CEM Seminar - Charles Nunn
Professor of Evolutionary Anthropology and Global Health, and Director of the Triangle Center for Evolutionary Medicine (TriCEM)
Is human sleep unique among primates? An evolutionary perspective on “normal”
Scientists have made substantial progress in understanding the evolution of sleep across the Tree of Life, including in primates. Remarkably, the specifics of sleep along the human lineage have been slow to emerge, which is surprising given our unique mental and behavioral capacity, and the importance of sleep for cognitive performance and health. Based on new phylogenetic analyses to investigate evolution along a single branch, I identify several unique features of human sleep, and discuss their relevance to the concept of “normal” sleep and sleep disorders.
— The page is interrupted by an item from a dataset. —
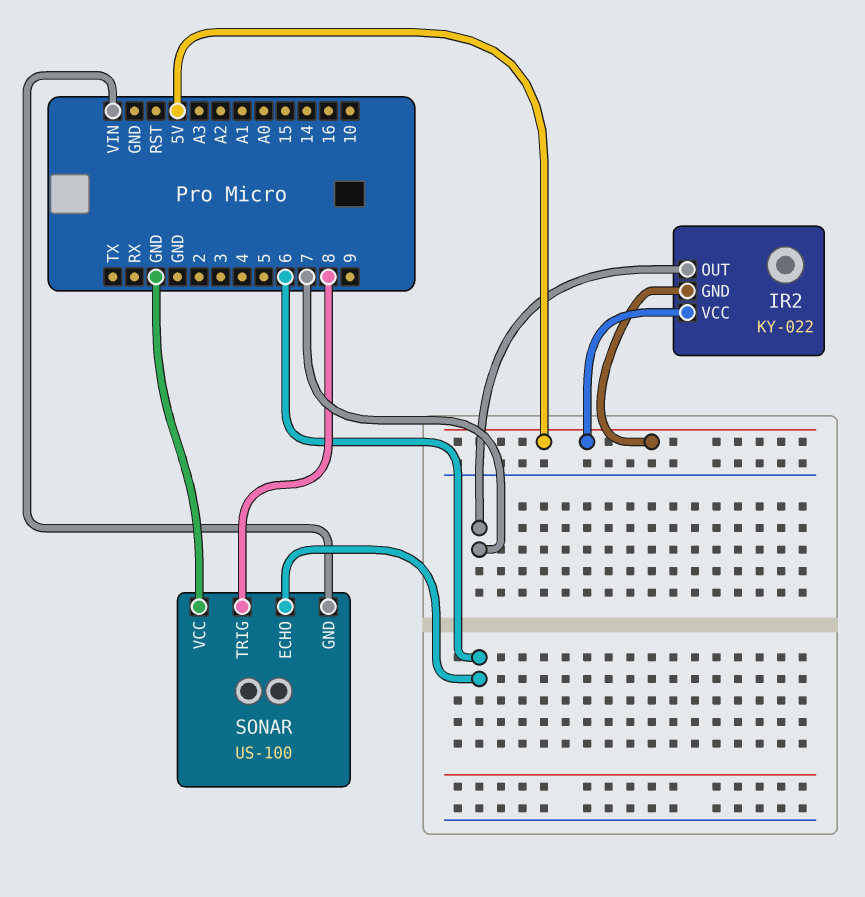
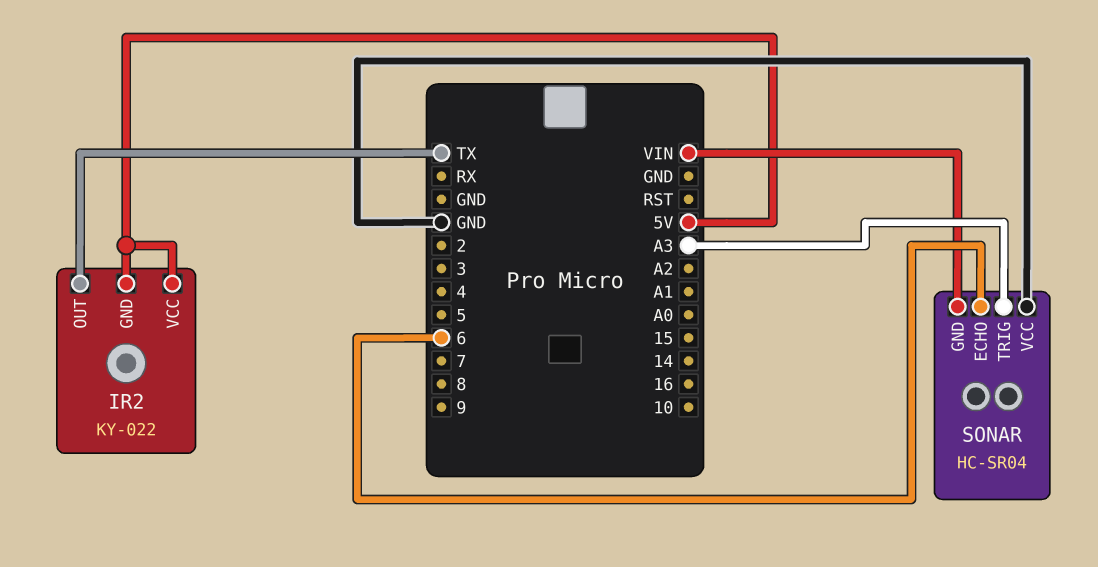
IR2 pin OUT: 7 -> TX
SONAR: US-100 -> HC-SR04
SONAR pin TRIG: 8 -> A3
Charles Nunn is an evolutionary anthropologist with interests in evolutionary approaches to understand and improve human health. He and his research group investigate the ecology and evolution of infectious disease, drivers of variation in sleep, and the links between ecology, evolution and global health. Charlie addresses these questions using phylogenetic methods, mathematical modeling, and through fieldwork in Madagascar, Kenya and other locations. He is the author of Infectious Diseases of Primates: Behavior, Ecology and Evolution and The Comparative Approach in Evolutionary Anthropology and Biology. Charlie received his undergraduate degree from Dartmouth College in 1991 and his Ph.D. from Duke University in 1999. He has held positions at Harvard University, University of California Berkeley and Davis, the Max Planck Institute, and University of Virginia. Currently, he is a Professor of Evolutionary Anthropology and Global Health at Duke.